提示された文章:
________________

うつ病が血液検査で診断できるかも?│試薬の販売が年内に行われる
2017/11/22
目次
うつの客観的検査・診断方法の開発
こんにちは、青年A(@seinen1234)です。
このサイトでよく話題にしていますが、うつ病には大きな課題が2つあります。
1.原因がはっきり分かっていないこと
(うつはこころの病気というよりカラダの病気だと思う)
2.(客観的な)検査・診断方法がまだないこと
(これからの「うつ」の話をしよう:未来のうつ治療と支援のあり方)
この大きな2つの課題に世界中が取り組んでいます。
しかしまだ答えは見つかっていません。
今回、課題2の客観的な検査・診断方法に希望を与える記事がありましたので、ご紹介します。
それは日本経済新聞で掲載された「血液でうつ病診断 HMT、研究用試薬を年内にも販売」という記事です。
この記事の僕なりの解釈をお話していきたいと思いますので、本日もよろしくお願い致します。
うつ病患者の血中物質の濃度を検査して診断する
尿や血液などの代謝物の解析を手がけるヒューマン・メタボローム・テクノロジーズ(HMT)は、血中の化合物からうつ病の度合いを診断する研究用試薬の販売を年内にも始める。
血中の化合物からうつ病かどうかを診断するようです。
他の客観的な検査として期待・研究されているものを挙げておきます。

________________

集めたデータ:
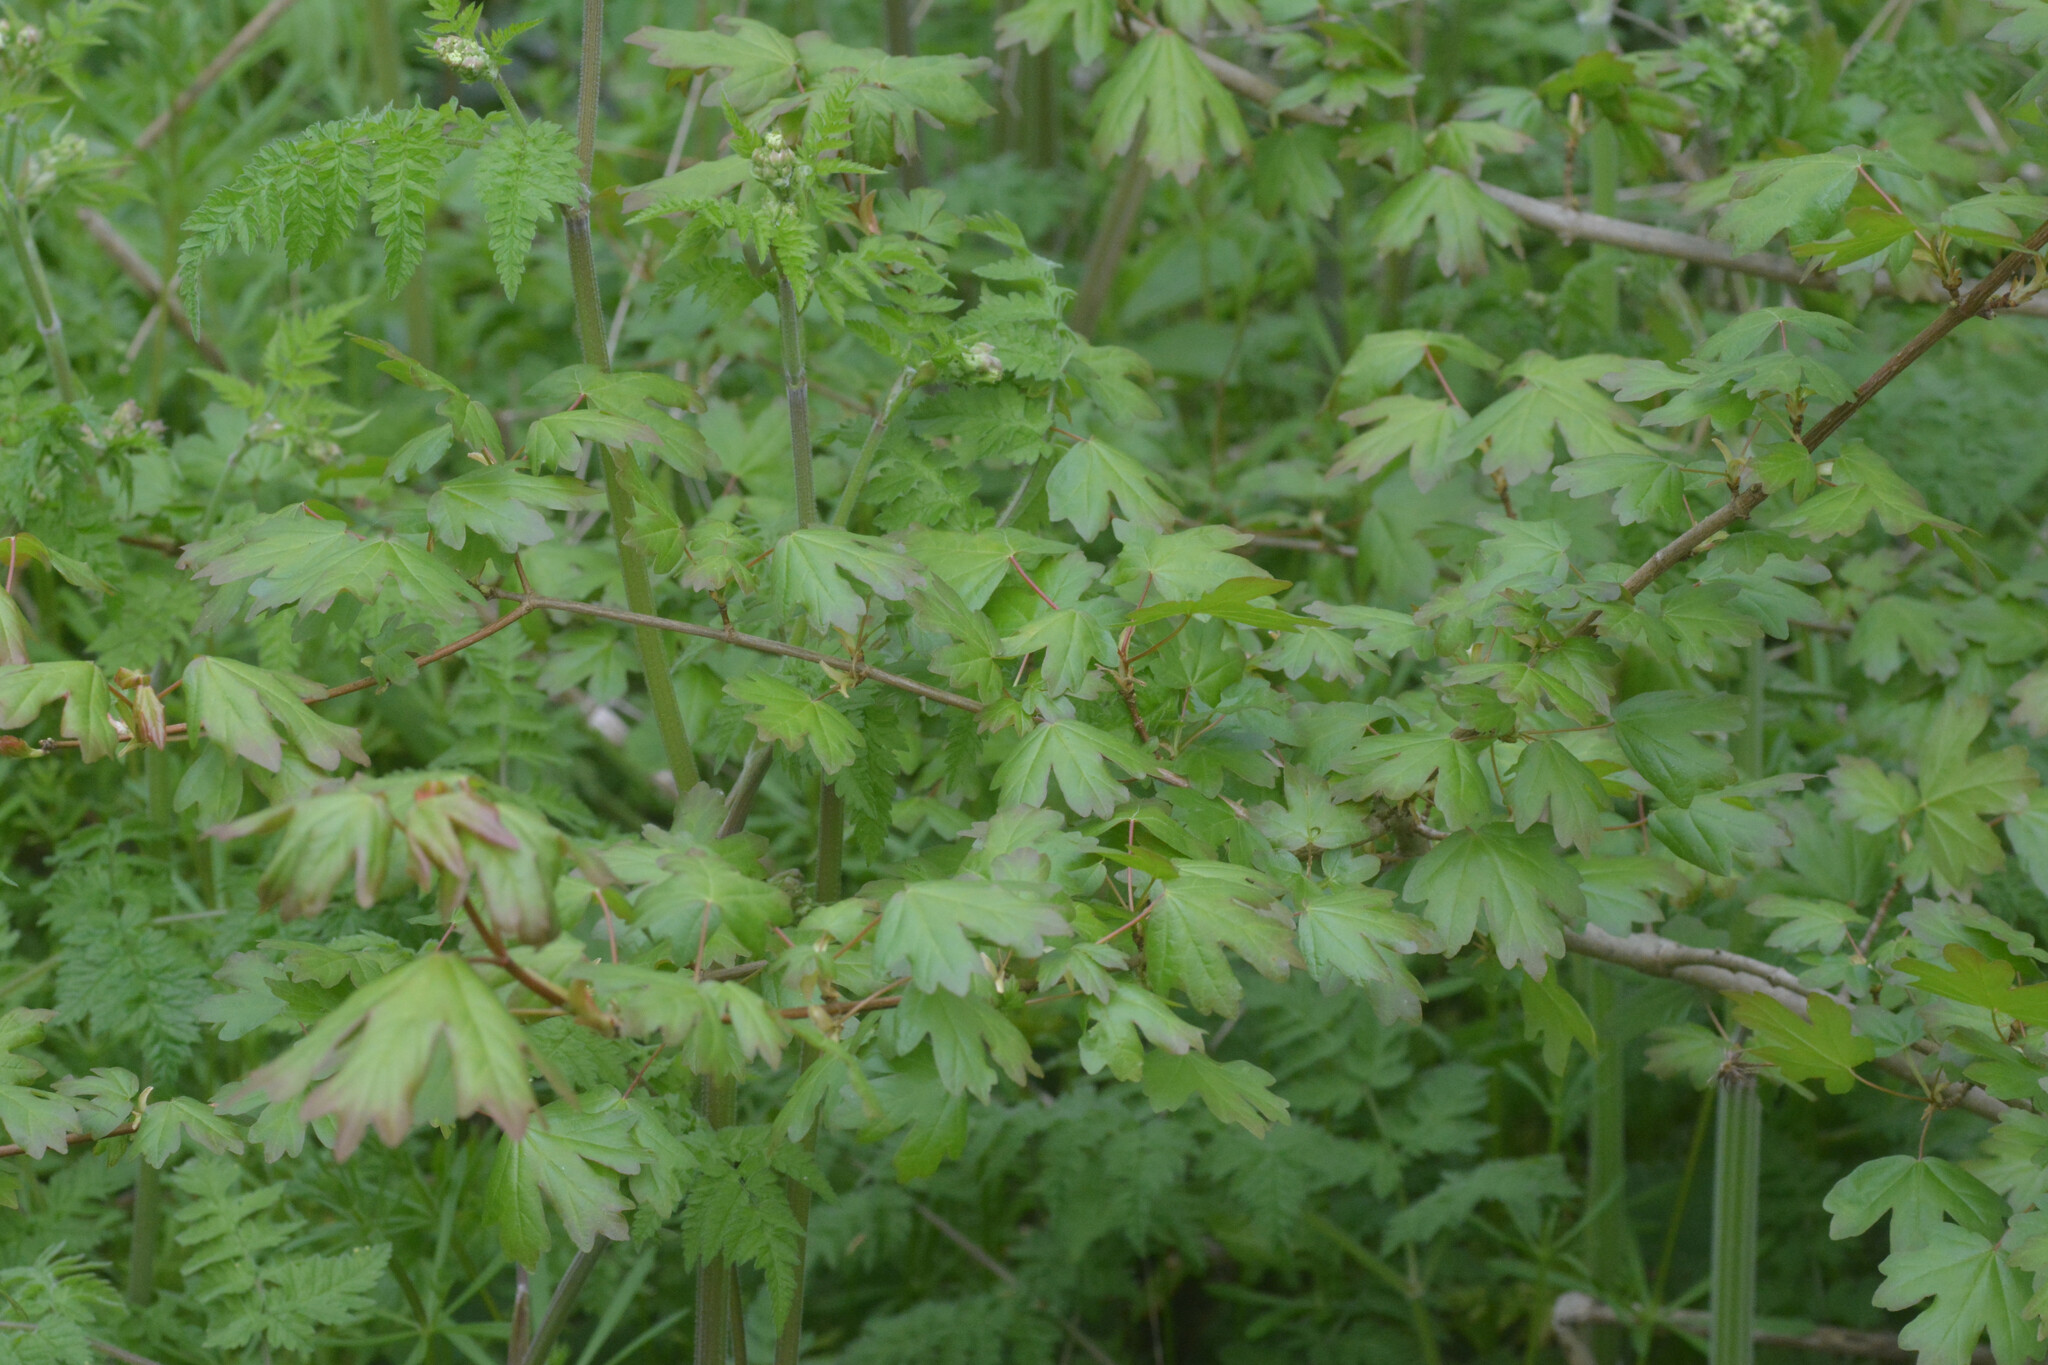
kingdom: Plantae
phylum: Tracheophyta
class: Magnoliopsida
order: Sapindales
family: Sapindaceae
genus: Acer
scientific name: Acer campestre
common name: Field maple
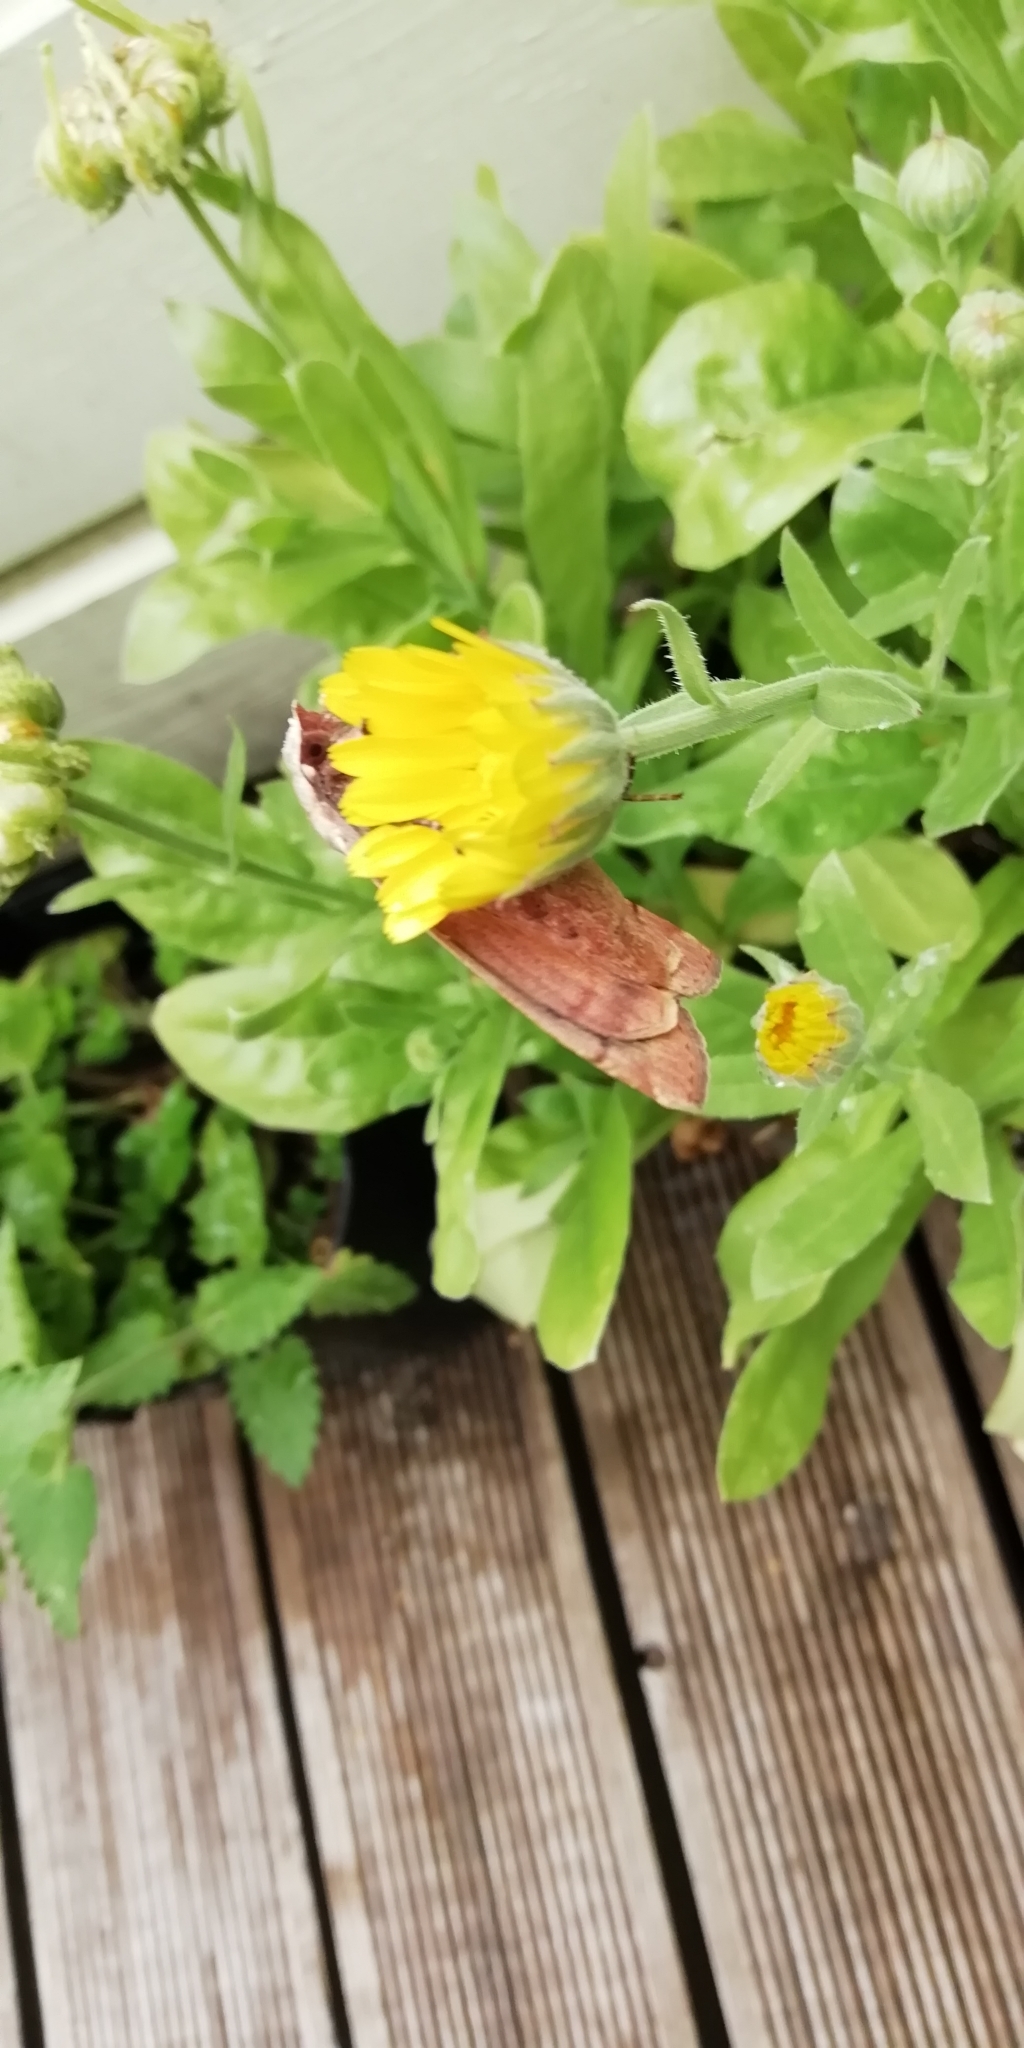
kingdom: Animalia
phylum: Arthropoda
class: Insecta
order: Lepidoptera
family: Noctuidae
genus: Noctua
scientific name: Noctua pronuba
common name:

________________

取り組む課題:
(a) うつ病の検査についての文章を読んで、次の問いに答えてください。
(i) うつ病の大きな課題として1つ目に挙げられているのは何ですか。
(ii) 紹介されている記事が載ったのは何という新聞ですか。
(iii) HMTが年内にも販売を始めるのは何ですか。
(b) うつ病の検査についての文章を、最後の文の後から書き足してください。
このリストは使わなくてかまいません。

期待される答え:
(a)
(i) 原因がはっきり分かっていないこと
(ii) 日本経済新聞
(iii) 血中の化合物からうつ病の度合いを診断する研究用試薬

(b)
・「光トポグラフィー検査(NIRS)とは?:オススメできない7つの理由と精神疾患の検査法」
・「うつ病を声で診断できるかもしれない│うつの客観的検査を目指す」
・「小型脳波計がうつ病の客観的診断の道を開くかもしれない~スリープスコープ~」
どれもまだ精度が低く、実用的ではありません。
しかし今回、古典的な検査方法である「血液検査」によって、うつ病が検査・診断できるかもしれないというニュースです。
では血中の化合物とは具体的に何を指すのでしょうか?
その正体は、エタノールアミンリン酸(EAP)
うつ病患者で顕著に低下する血中の「エタノールアミンリン酸」と呼ばれる物質の濃度を調べる試薬を開発した。
症状の度合いが数値で分かるため、処方する薬の量を調整しやすくなる。
うつ病患者は「エタノールアミンリン酸」の減少がひときわ目立つようです。
そこに注目し、その濃度を検査することで、うつ病かどうかを診断するようです。
<例>
エタノールアミンリン酸が正常→うつ病ではない
エタノールアミンリン酸が減少→うつ病の可能性あり
「エタノールアミンリン酸」の減少がうつ病の原因なのか?
「エタノールアミンリン酸」の減少が原因でうつ病を発症するのか…
そのあたりはまだ分かりません。
エタノールアミンリン酸の減少がうつ病の「原因」なのか「結果」なのかは分かりませんが、減っていることは確認されているので、それを目安に検査・診断しましょうよ、という動きです。
(うつが原因で身体症状は結果~「結果」の治療にならないように~)
なぜヒューマン・メタボローム・テクノロジーズの検査が注目されたのか?
なぜ今回こんなにヒューマン・メタボローム・テクノロジーズの検査が注目されたのでしょうか?
それは、コストと時間を10分の1に抑えられる試薬を開発したからです。
これまでも大型の化学分析装置を使って濃度を測定できた。
今回の検査用試薬は従来装置に比べ、費用や時間を10分の1にできるという。
今までもエタノールアミンリン酸を分析することは出来ました。
しかし、分析には大型の解析装置が必要でコストと時間がかかりました。
今回の試薬はそのコストと時間を克服したのです。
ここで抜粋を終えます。